I think so far I would say TW SNS is the best if you had to blend all characteristics, hard to say 100% though. BSD is obviously compromising it's application and feel to get it's hydrophobicity. One thing I haven't been able to factor in is cost yet. I'll need to find out the price of CB CCS to do a calculation.


----------



## svended (Oct 7, 2011)

I've not used Turtle Wax products in years. May take a look at this one though. 

Would you be OPPO?


----------



## Sheep (Mar 20, 2009)

svended said:


> I've not used Turtle Wax products in years. May take a look at this one though.
> 
> Would you be OPPO?


I am OPPO!

I wonder if OPPO is a good place to put up some detailing guides, the ones that Jalopnik writes are freaking terrible.


----------



## Peter77 (May 29, 2016)

Good thread. Looking forward to the updates. 

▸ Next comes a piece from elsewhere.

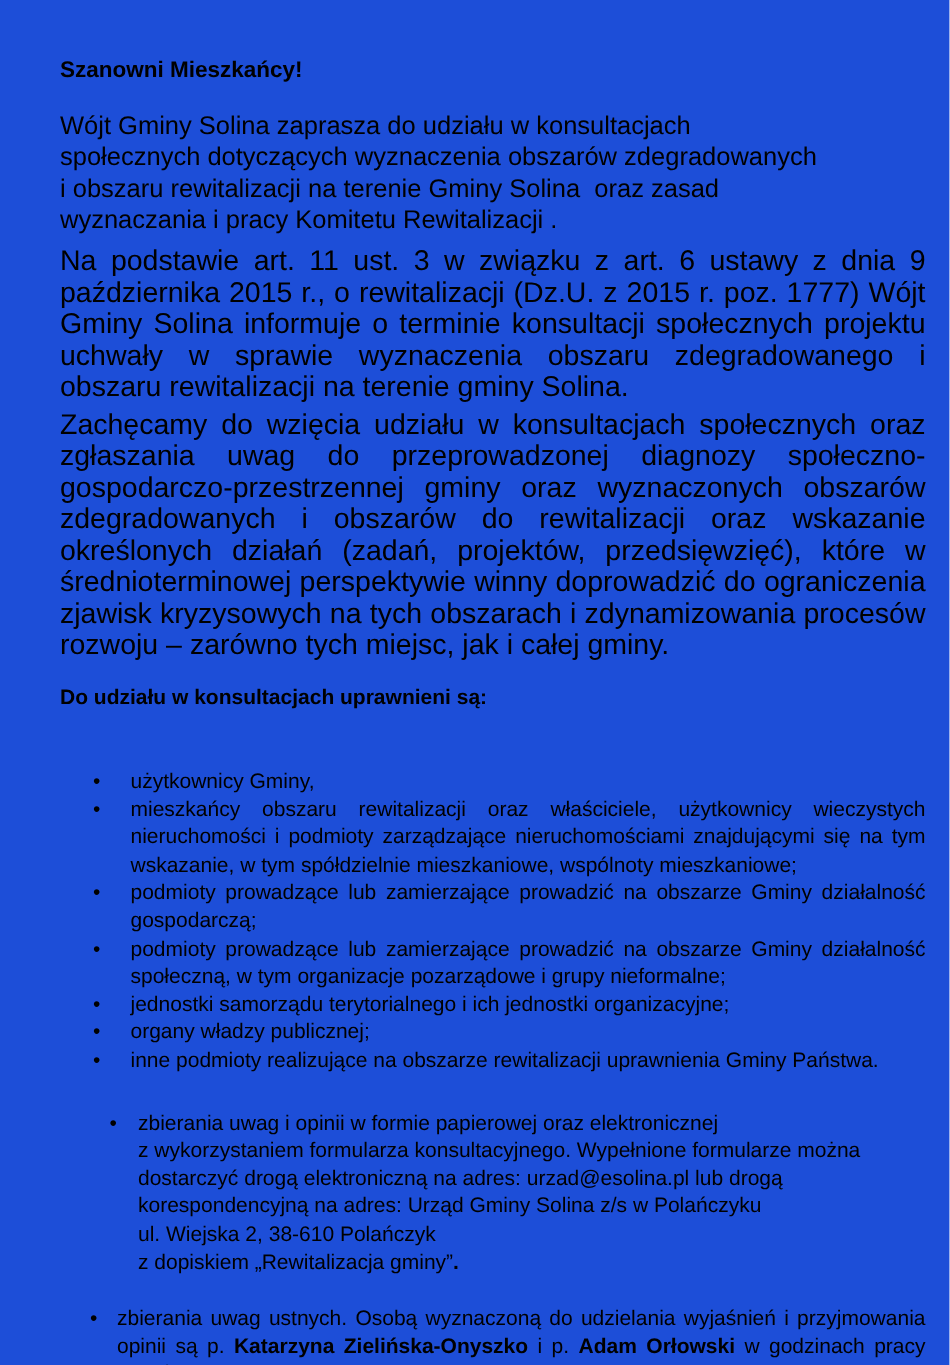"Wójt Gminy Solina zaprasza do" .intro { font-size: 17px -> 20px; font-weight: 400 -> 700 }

Sent from my iPhone using Tapatalk


----------



## Johnr32 (Apr 25, 2010)

Looking forward to the updates! I have just bought some BSD for about a fiver delivered but looking at getting the turtle wax if its any good!


----------



## Sheep (Mar 20, 2009)

1st month update posted!


----------



## Coupe25 (Feb 11, 2017)

which one lasted the longest?


----------